The Court further explained that the earlier remand order did not finally decide the issue of granting LPS benefit, even though it referred to certain judgments suggesting that compensation for increased carrying cost should include LPS.

The Bench said,

“… though we do not find fault with the impugned order of APTEL that the remand order indicated grant of LPS benefit, we do not agree with the view of APTEL that MERC or APTEL were bound by those observations and could not have taken a decision qua LPS by taking notice of the law relating to grant of LPS benefit. Reason is simple, the issue regarding grant of LPS benefit on Carrying Cost was not decided. Rather, there was a remand whereunder MERC was required to decide the issue bearing in mind the observations in the judgment/order”.

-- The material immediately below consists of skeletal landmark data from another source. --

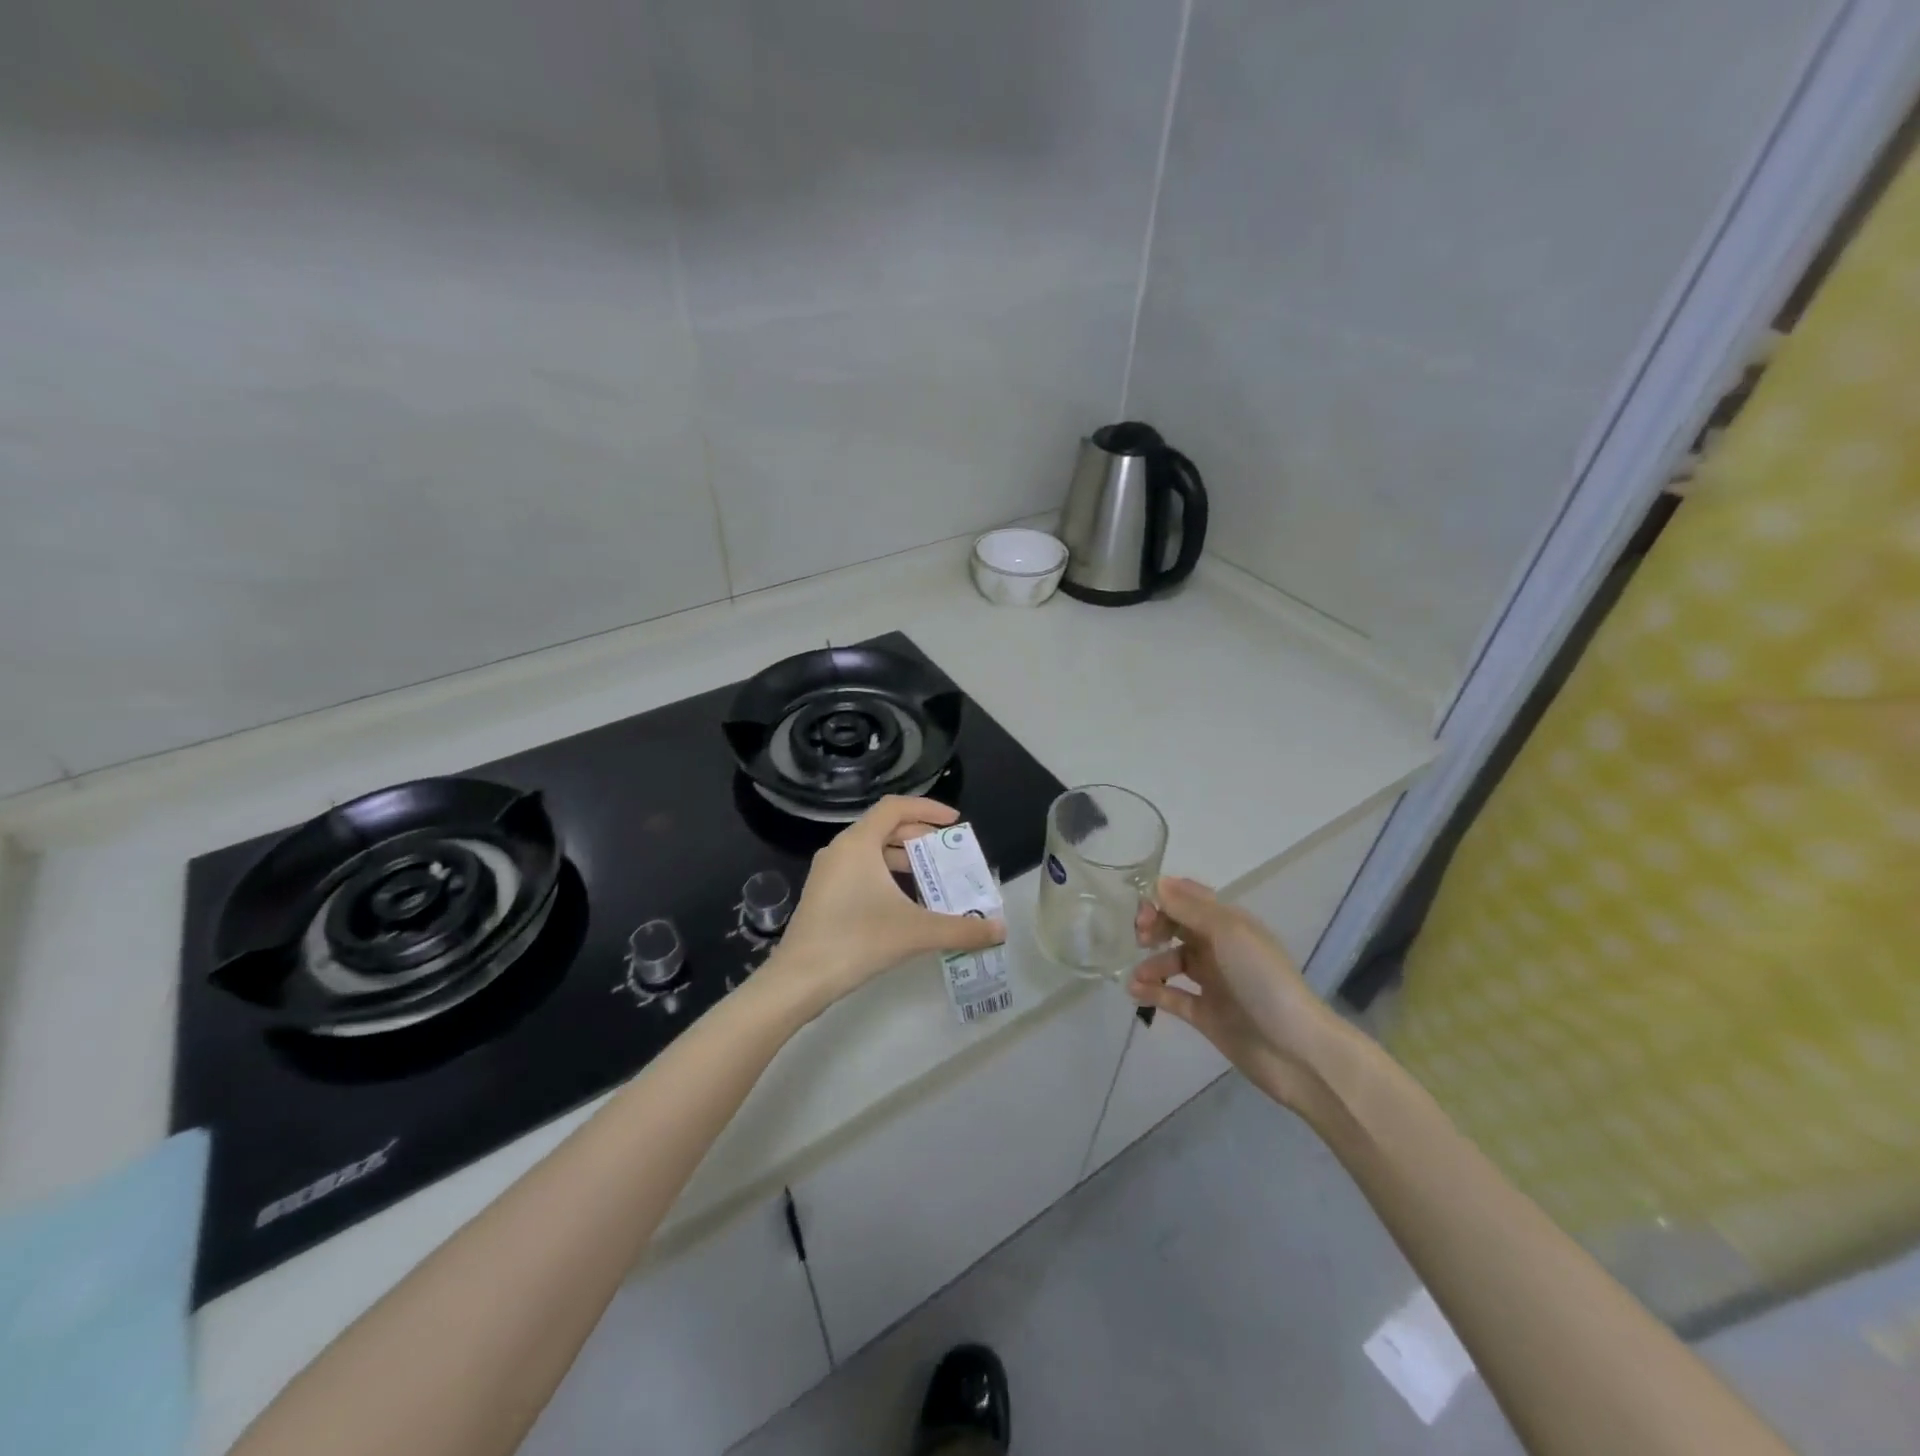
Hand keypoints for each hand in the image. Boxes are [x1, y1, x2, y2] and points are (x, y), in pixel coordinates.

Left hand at [770, 797, 1005, 1014]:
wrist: (799, 979)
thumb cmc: (857, 941)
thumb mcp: (915, 932)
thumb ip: (961, 929)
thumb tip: (1000, 929)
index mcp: (858, 843)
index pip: (896, 807)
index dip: (928, 809)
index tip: (955, 823)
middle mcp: (840, 849)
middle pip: (885, 828)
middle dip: (920, 837)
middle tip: (948, 854)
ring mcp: (828, 872)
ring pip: (872, 851)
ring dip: (904, 859)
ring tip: (932, 879)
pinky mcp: (823, 894)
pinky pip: (860, 870)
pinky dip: (886, 876)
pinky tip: (905, 903)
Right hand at [1129, 877, 1345, 1112]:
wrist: (1296, 1050)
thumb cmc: (1263, 980)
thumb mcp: (1228, 933)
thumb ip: (1190, 908)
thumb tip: (1158, 883)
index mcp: (1229, 923)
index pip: (1189, 899)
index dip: (1163, 898)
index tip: (1141, 909)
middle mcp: (1220, 948)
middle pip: (1178, 927)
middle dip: (1154, 927)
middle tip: (1139, 938)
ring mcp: (1213, 983)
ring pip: (1172, 962)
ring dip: (1151, 964)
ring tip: (1137, 977)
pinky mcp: (1206, 1015)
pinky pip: (1172, 996)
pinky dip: (1153, 992)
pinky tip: (1136, 992)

The Supreme Court also clarified the legal position on remand matters and stated that when a case is remanded, the dispute remains alive unless the court clearly says otherwise.

It observed,

“Rather, it is duty of a court, whether it is trying original proceedings or hearing an appeal, to take notice of the change in law affecting pending actions and to give effect to the same. No doubt, judicial discipline requires that directions of a higher court must be followed by the court subordinate to it. However, there may be a situation where following a direction may amount to violating the binding law laid down by a superior court or the Apex Court. In such a situation, where the lis is alive, the subordinate court or adjudicating body will have to apply and follow the law which holds the field on the day it decides the matter”.

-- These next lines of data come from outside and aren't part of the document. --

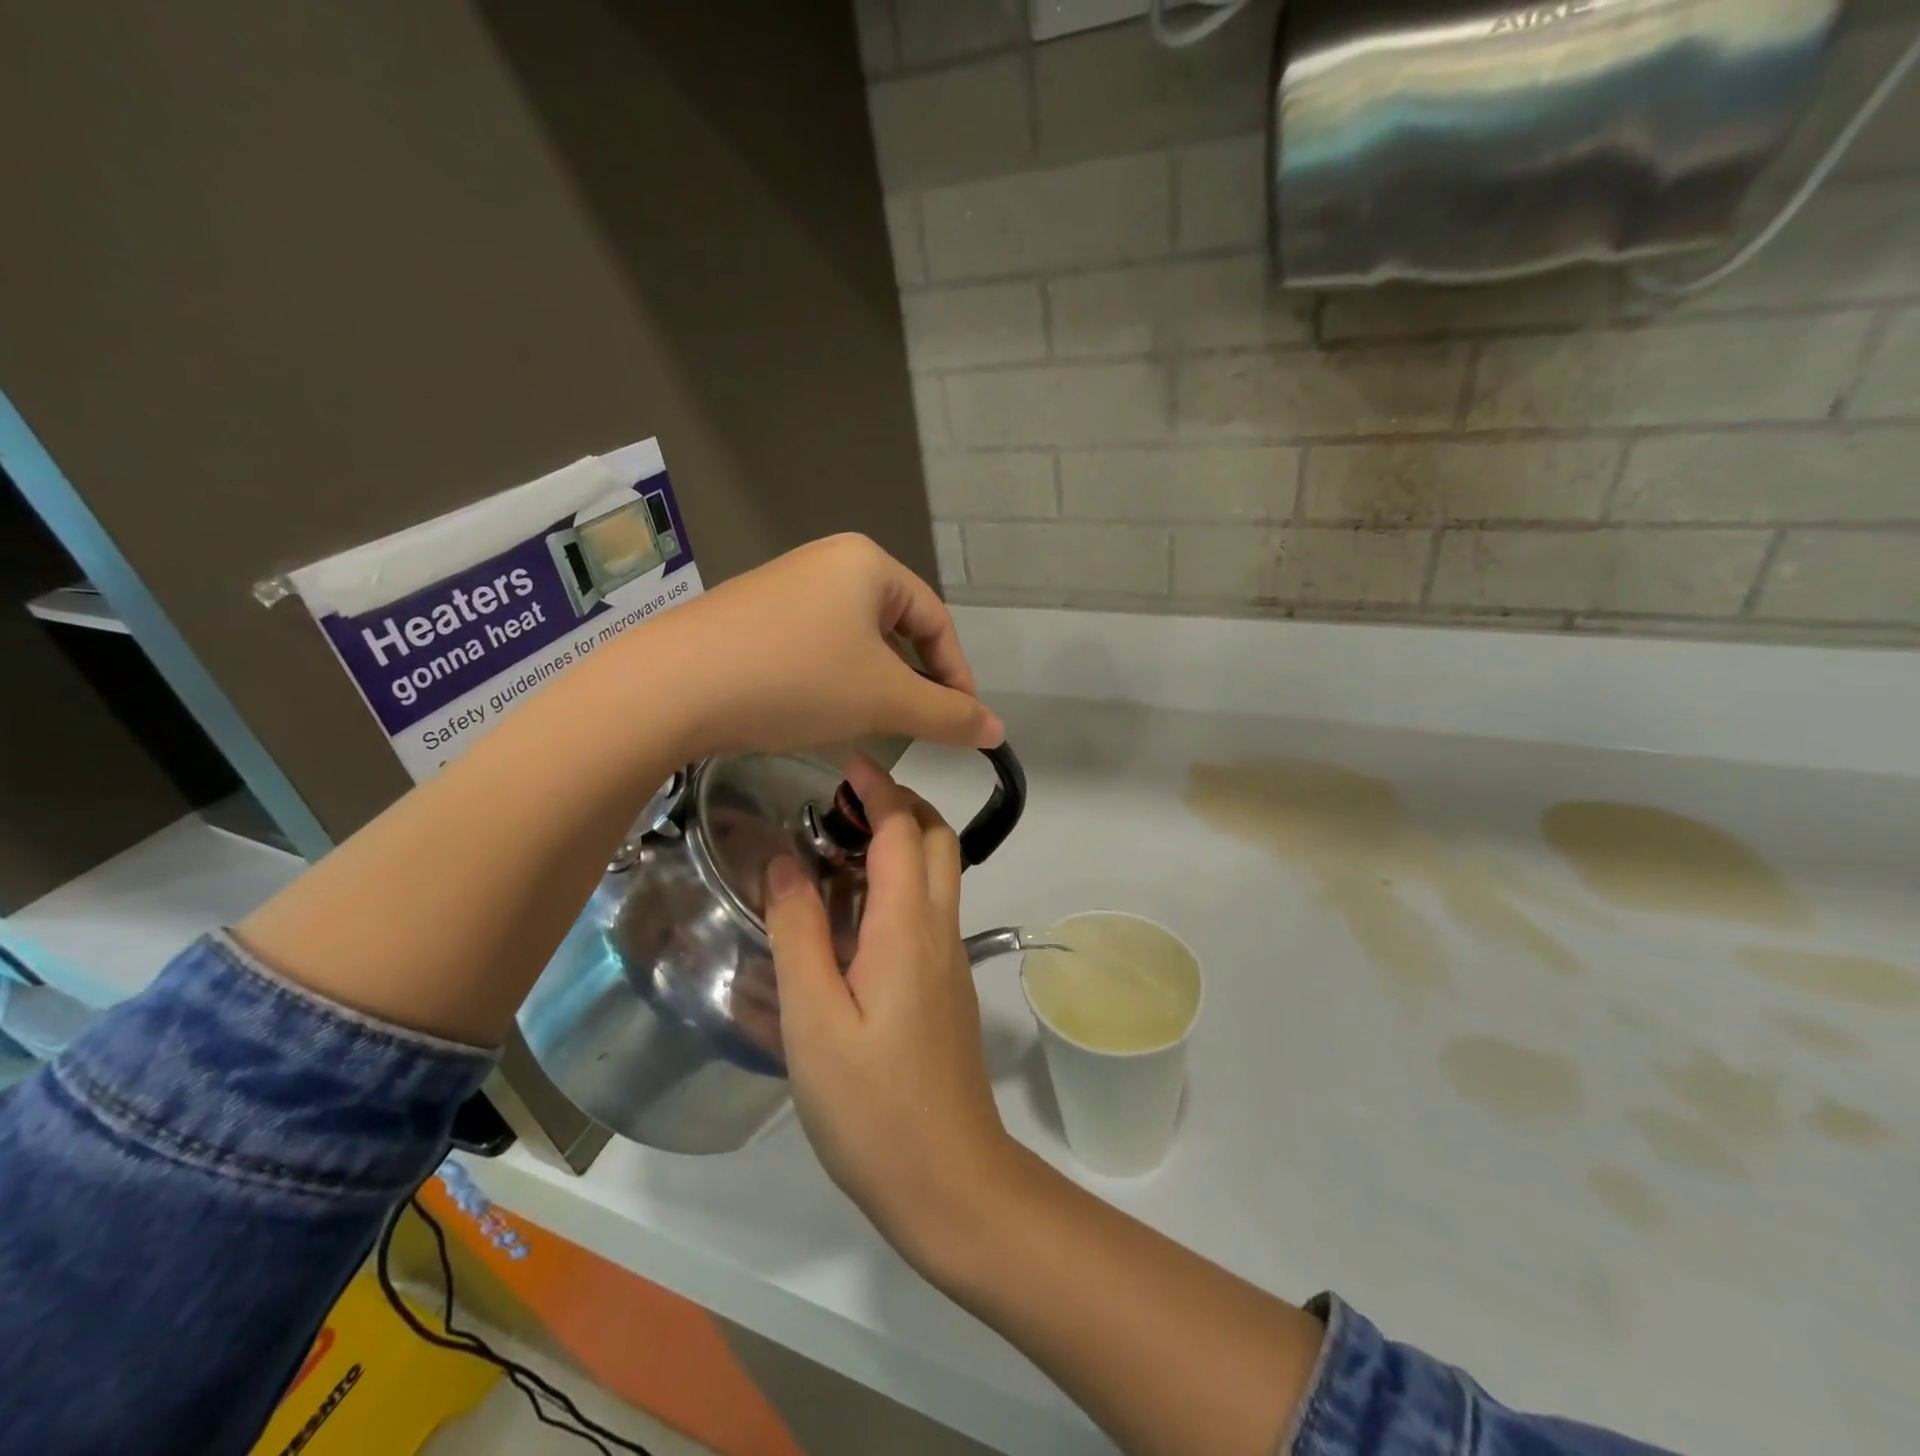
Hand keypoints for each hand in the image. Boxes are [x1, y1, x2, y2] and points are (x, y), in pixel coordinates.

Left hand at [649, 534, 1002, 758]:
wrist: (672, 686)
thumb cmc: (797, 680)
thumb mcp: (884, 700)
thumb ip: (948, 715)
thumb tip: (997, 731)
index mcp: (868, 563)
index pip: (936, 620)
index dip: (957, 674)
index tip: (962, 723)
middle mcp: (826, 561)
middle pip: (895, 627)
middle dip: (911, 680)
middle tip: (916, 725)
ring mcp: (782, 586)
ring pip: (852, 639)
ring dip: (871, 682)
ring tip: (868, 723)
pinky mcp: (749, 615)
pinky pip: (812, 645)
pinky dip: (830, 679)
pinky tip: (815, 710)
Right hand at [763, 757, 1013, 1258]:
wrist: (948, 1179)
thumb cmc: (871, 1103)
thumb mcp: (814, 1018)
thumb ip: (798, 932)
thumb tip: (783, 860)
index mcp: (908, 926)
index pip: (903, 828)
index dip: (878, 786)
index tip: (845, 759)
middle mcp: (939, 928)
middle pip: (936, 838)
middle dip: (900, 803)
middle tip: (842, 799)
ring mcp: (949, 956)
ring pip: (938, 871)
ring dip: (902, 839)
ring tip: (838, 843)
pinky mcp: (946, 984)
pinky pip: (929, 908)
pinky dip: (900, 880)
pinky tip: (852, 909)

The Court further explained that merely because a remand order refers to certain judgments, it does not mean that the authority deciding the case later is barred from considering subsequent legal developments.

It stated,

“We must not be understood as saying that such a direction has to be ignored. Rather, such a direction must be given due consideration unless the law on the subject, which is binding on the court or adjudicating body, requires otherwise”.

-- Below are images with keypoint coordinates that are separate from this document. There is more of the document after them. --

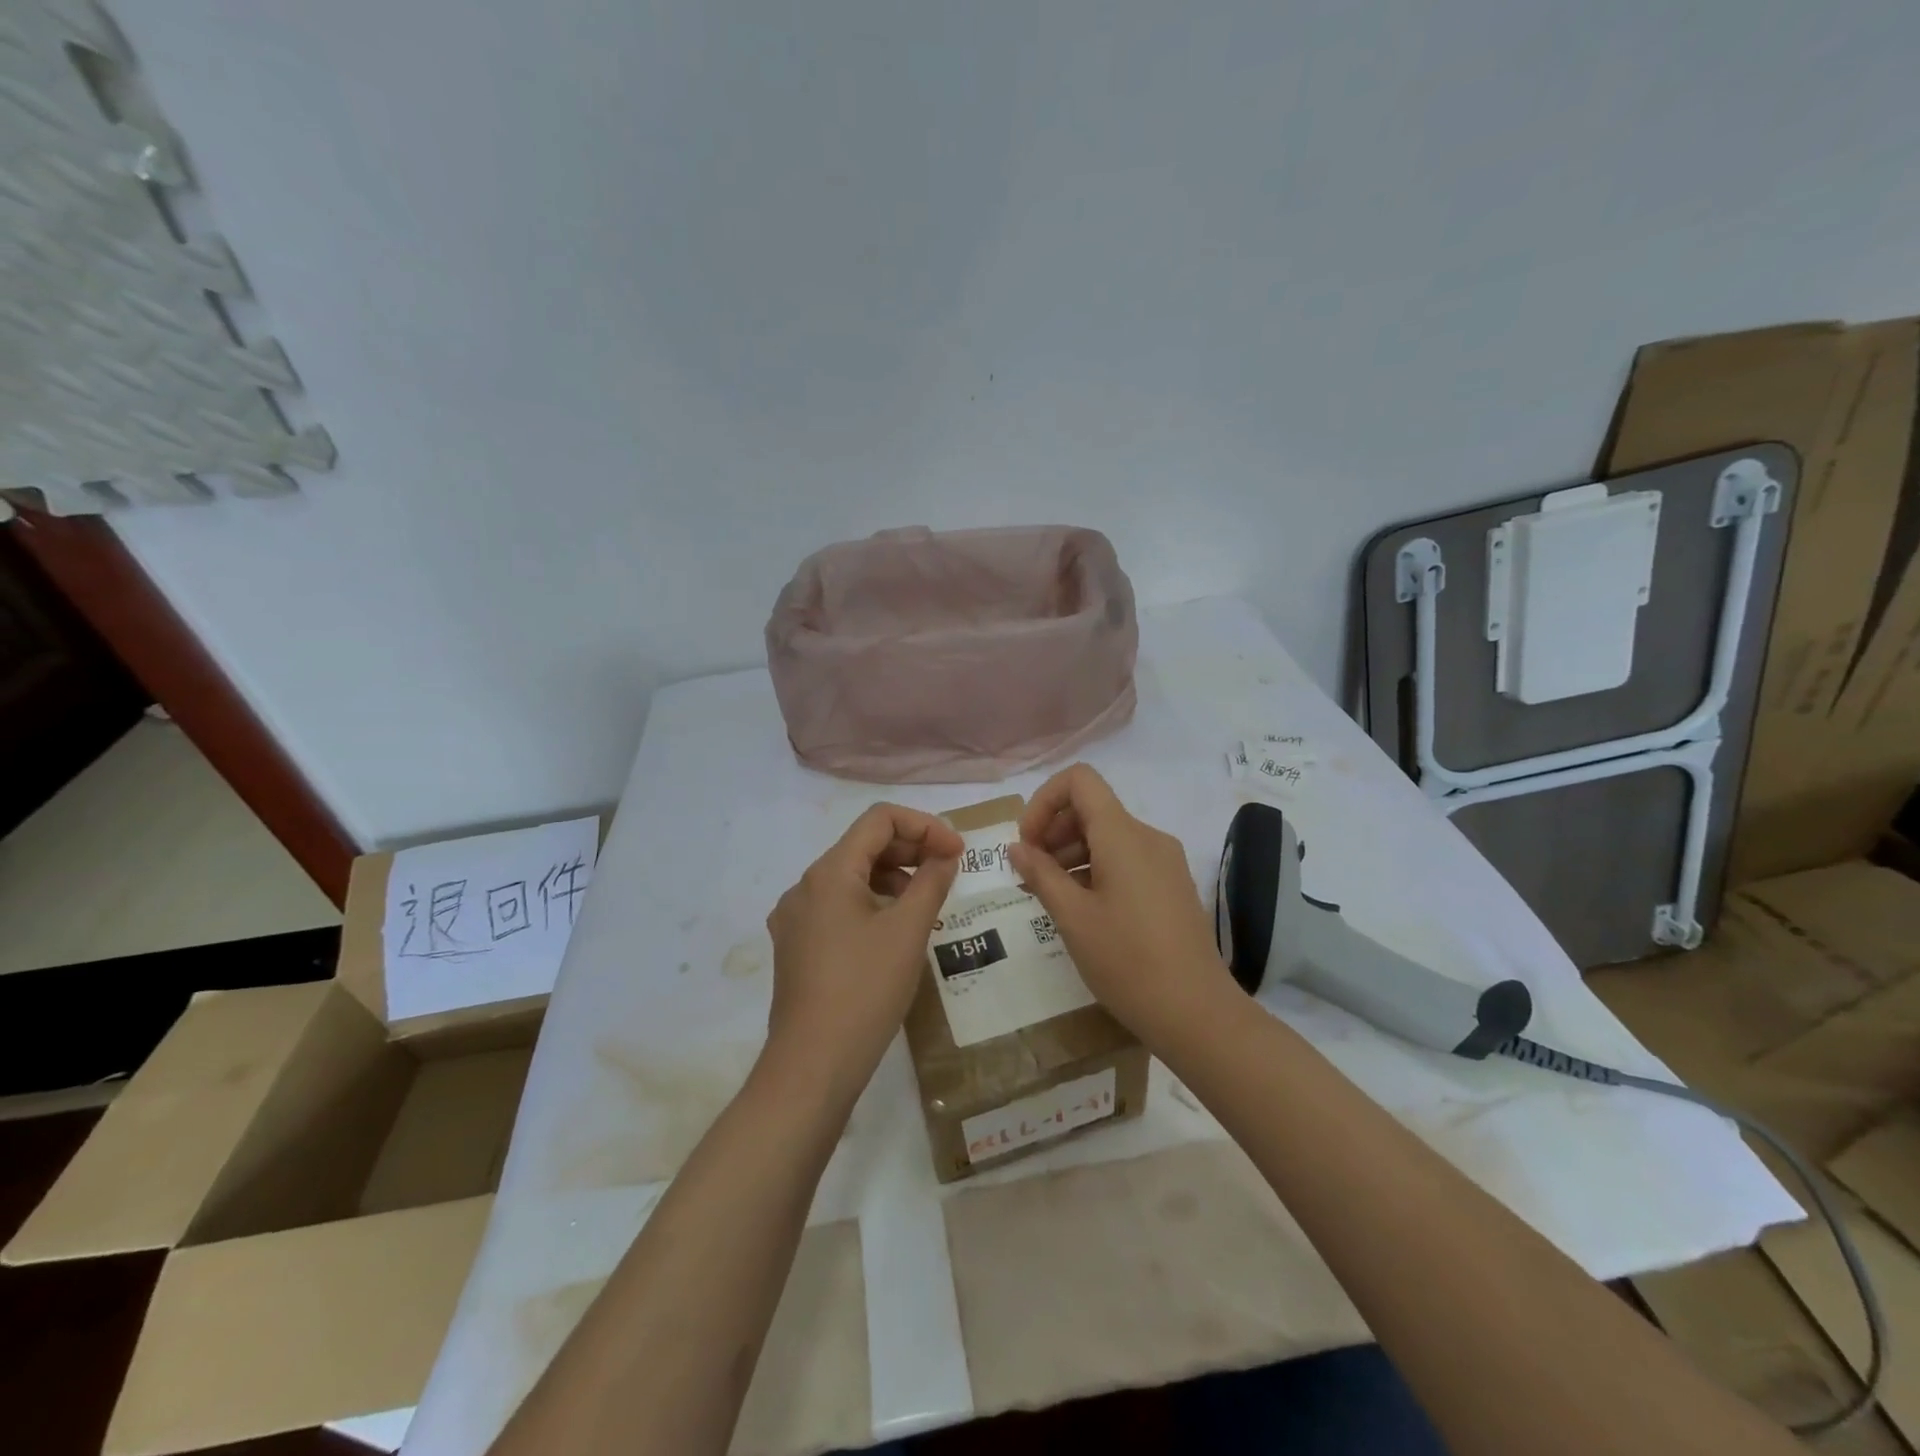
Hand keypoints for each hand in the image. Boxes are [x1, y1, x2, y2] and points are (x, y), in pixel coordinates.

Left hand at [763, 803, 961, 1099]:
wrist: (812, 1065)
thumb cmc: (865, 990)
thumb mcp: (909, 931)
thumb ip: (931, 882)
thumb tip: (945, 855)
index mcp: (828, 872)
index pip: (879, 819)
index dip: (924, 826)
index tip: (957, 852)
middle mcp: (804, 886)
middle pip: (863, 845)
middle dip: (910, 849)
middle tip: (949, 871)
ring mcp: (795, 918)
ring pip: (850, 877)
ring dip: (892, 877)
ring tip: (924, 903)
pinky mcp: (796, 946)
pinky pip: (838, 906)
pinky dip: (871, 903)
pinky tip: (894, 931)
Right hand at [1008, 764, 1235, 1042]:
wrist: (1196, 1013)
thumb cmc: (1127, 961)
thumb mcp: (1072, 917)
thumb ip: (1040, 874)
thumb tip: (1016, 847)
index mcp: (1123, 835)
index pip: (1079, 781)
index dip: (1044, 801)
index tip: (1027, 843)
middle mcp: (1147, 837)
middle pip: (1092, 808)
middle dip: (1053, 831)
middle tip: (1029, 874)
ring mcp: (1164, 861)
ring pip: (1108, 835)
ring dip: (1071, 852)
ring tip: (1049, 895)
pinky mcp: (1171, 885)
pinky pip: (1126, 859)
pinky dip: (1095, 869)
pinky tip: (1080, 908)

While dealing with MSEDCL’s conduct, the Supreme Court made it clear that since MSEDCL did not challenge the APTEL order, it lost its right to question certain findings.

The Bench observed,

“In such circumstances, we are of the view that by not preferring an appeal or cross-appeal/objection against the order of APTEL, MSEDCL has given up its right to challenge the award of compensation to the appellant of Carrying Cost with interest at LPS rate”.

In its concluding remarks, the Supreme Court reiterated that constitutional powers under Articles 136 and 142 cannot be curtailed by statutory provisions, but such powers must be exercised with restraint, especially in commercial disputes governed by statutory schemes.

The Court said,

“We do not find any such circumstances obtaining as to warrant exercise of those powers. … The argument on behalf of the first respondent that appellant had claimed carrying cost as per MYT Regulations before MERC and, therefore, cannot raise a claim at LPS rate has no legs to stand as no appeal has been preferred by the first respondent against the impugned order which allowed carrying cost with interest at LPS rate”.

Ultimately, the Supreme Court held that APTEL was wrong in denying compounding of interest solely on the ground that the remand order did not specifically provide for it. Since this issue was never finally decided, it required fresh consideration.

Accordingly, the Court allowed RattanIndia Power Limited’s appeal and remanded the matter back to APTEL to decide the issue of compounding of interest afresh.

Case Title:
RattanIndia Power Limited v. Maharashtra State Electricity Distribution Company Limited and Another (Neutral Citation: 2025 INSC 1502).